Say how many lines of the listing below include the string "pixels" and add nothing else.
[Opening Data section]
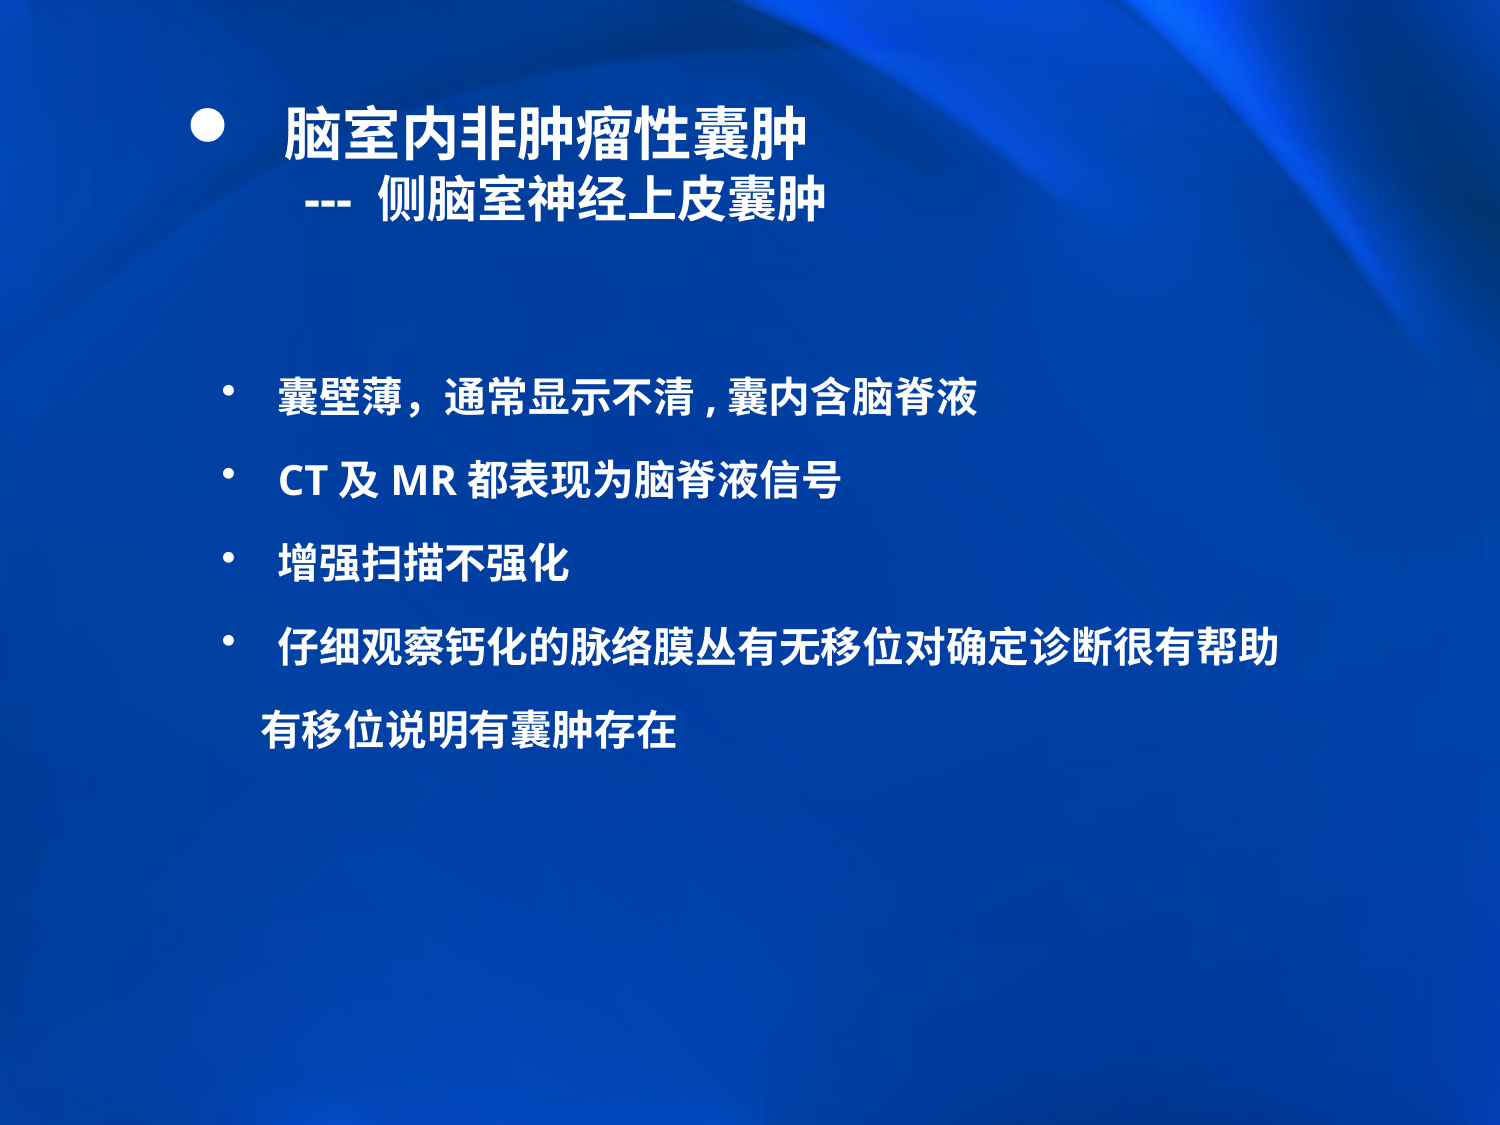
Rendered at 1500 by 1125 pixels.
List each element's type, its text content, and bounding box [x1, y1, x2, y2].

picture [0, 0, 1500, 1125]
list 囊壁薄，通常显示不清,囊内含脑脊液 CT及MR都表现为脑脊液信号 增强扫描不强化 仔细观察钙化的脉络膜丛有无移位对确定诊断很有帮助 有移位说明有囊肿存在 [206, 337, 1357, 814]
text_box 脑室内非肿瘤性囊肿 --- 侧脑室神经上皮囊肿 [171, 90, 1341, 235]
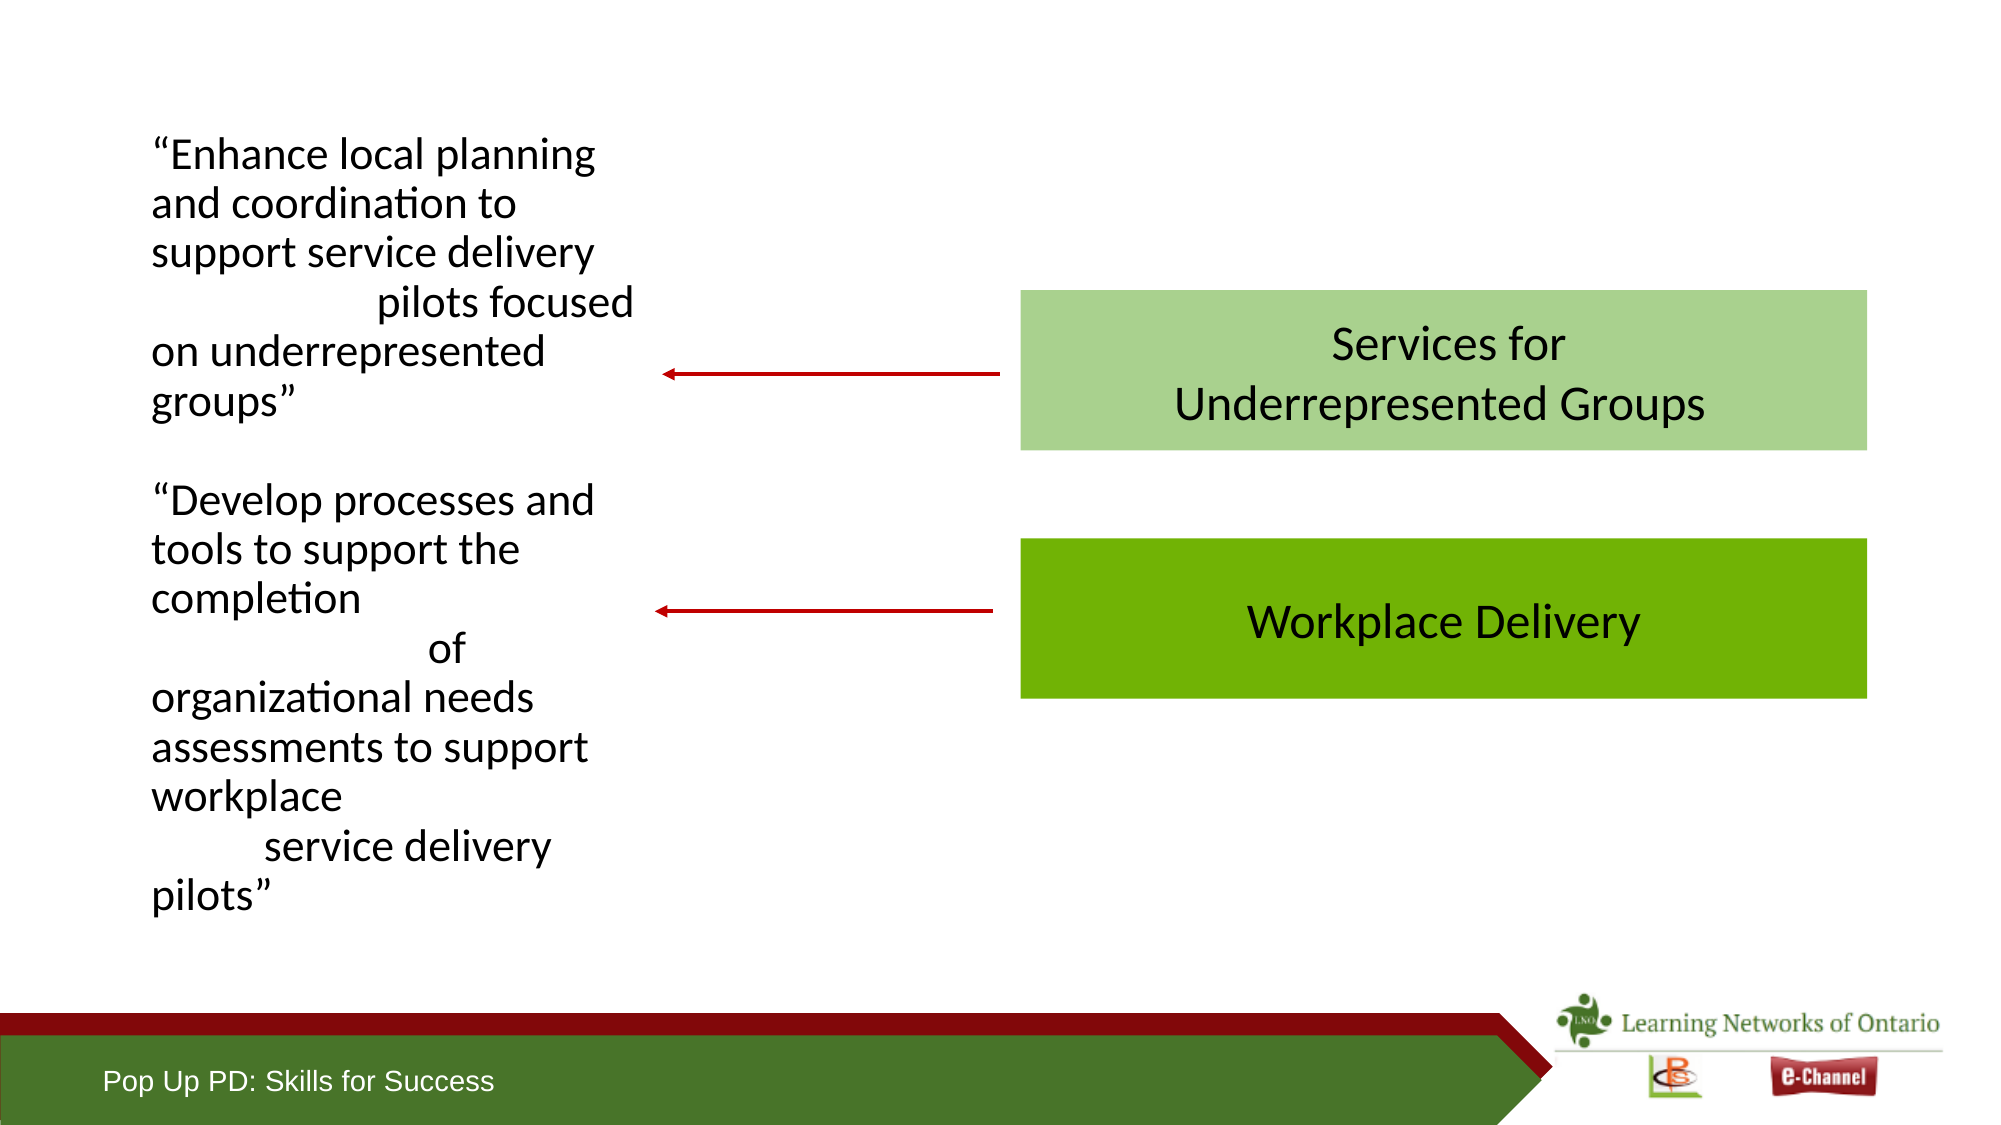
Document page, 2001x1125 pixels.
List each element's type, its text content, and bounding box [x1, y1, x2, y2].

title “Enhance local planning and coordination to support service delivery pilots focused on underrepresented groups” “Develop processes and tools to support the completion of organizational needs assessments to support workplace service delivery pilots” [136, 164, 663, 886]
text_box Services for Underrepresented Groups [1020, 290, 1868, 451]
picture [1488, 988, 1962, 1104]
text_box Workplace Delivery [1020, 538, 1868, 699]
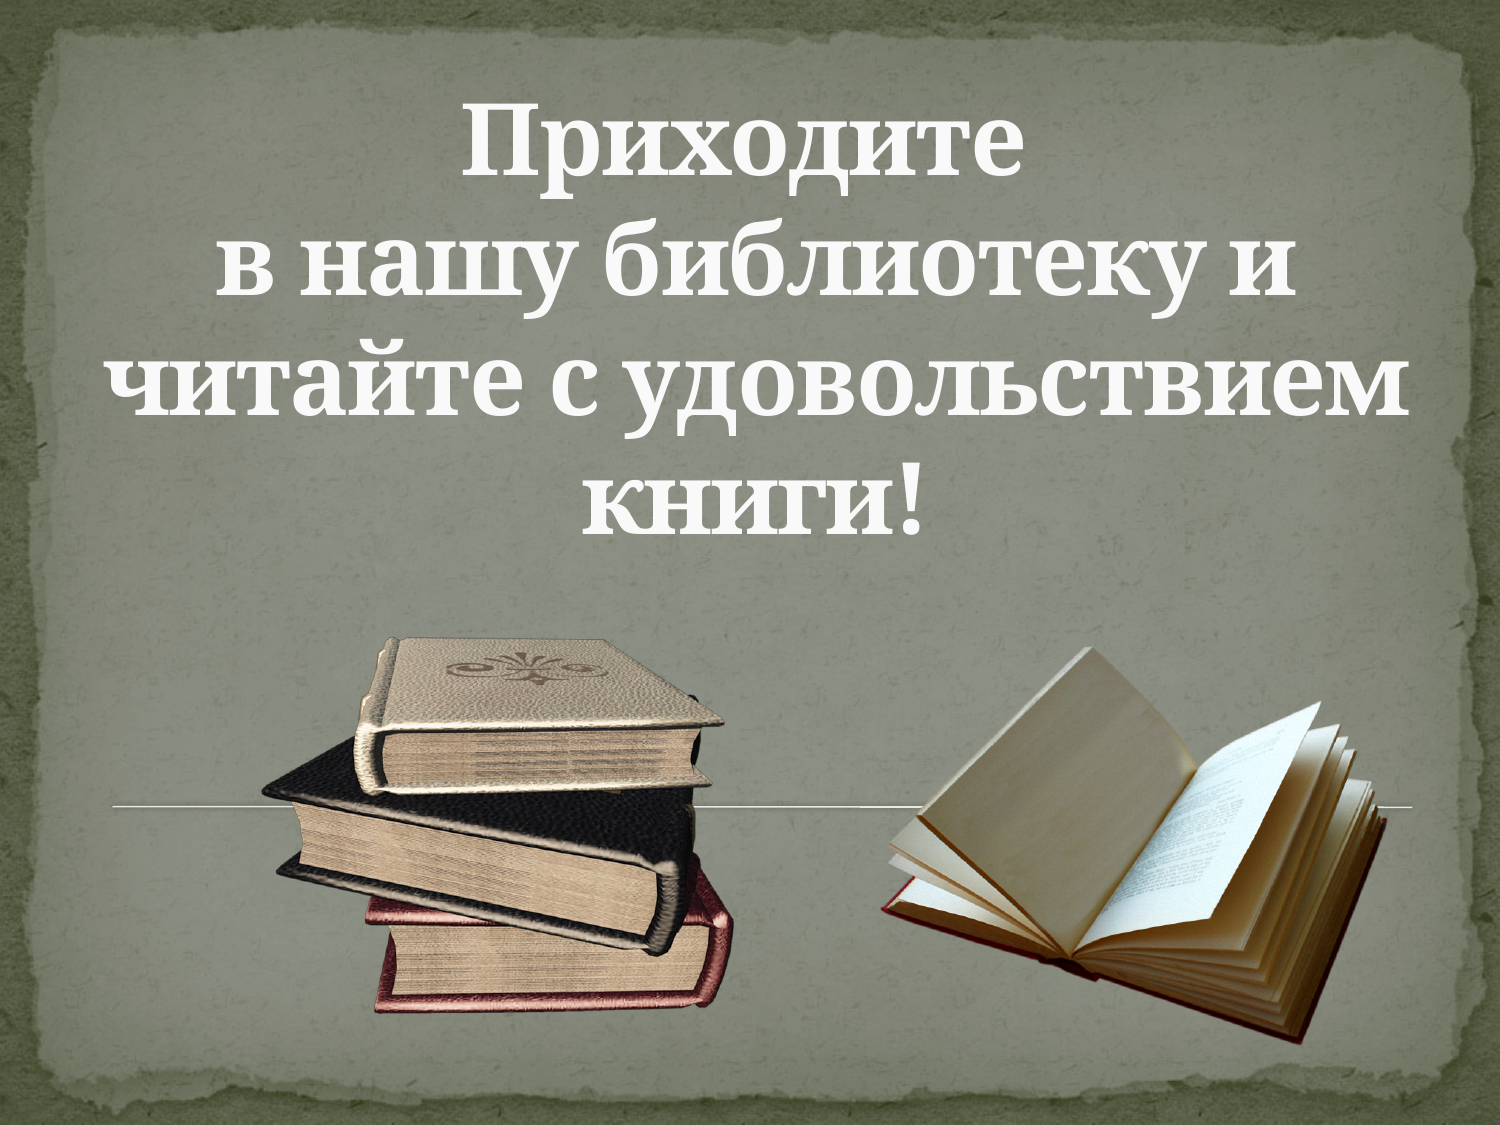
[Closing Data section]
Output for this exercise
2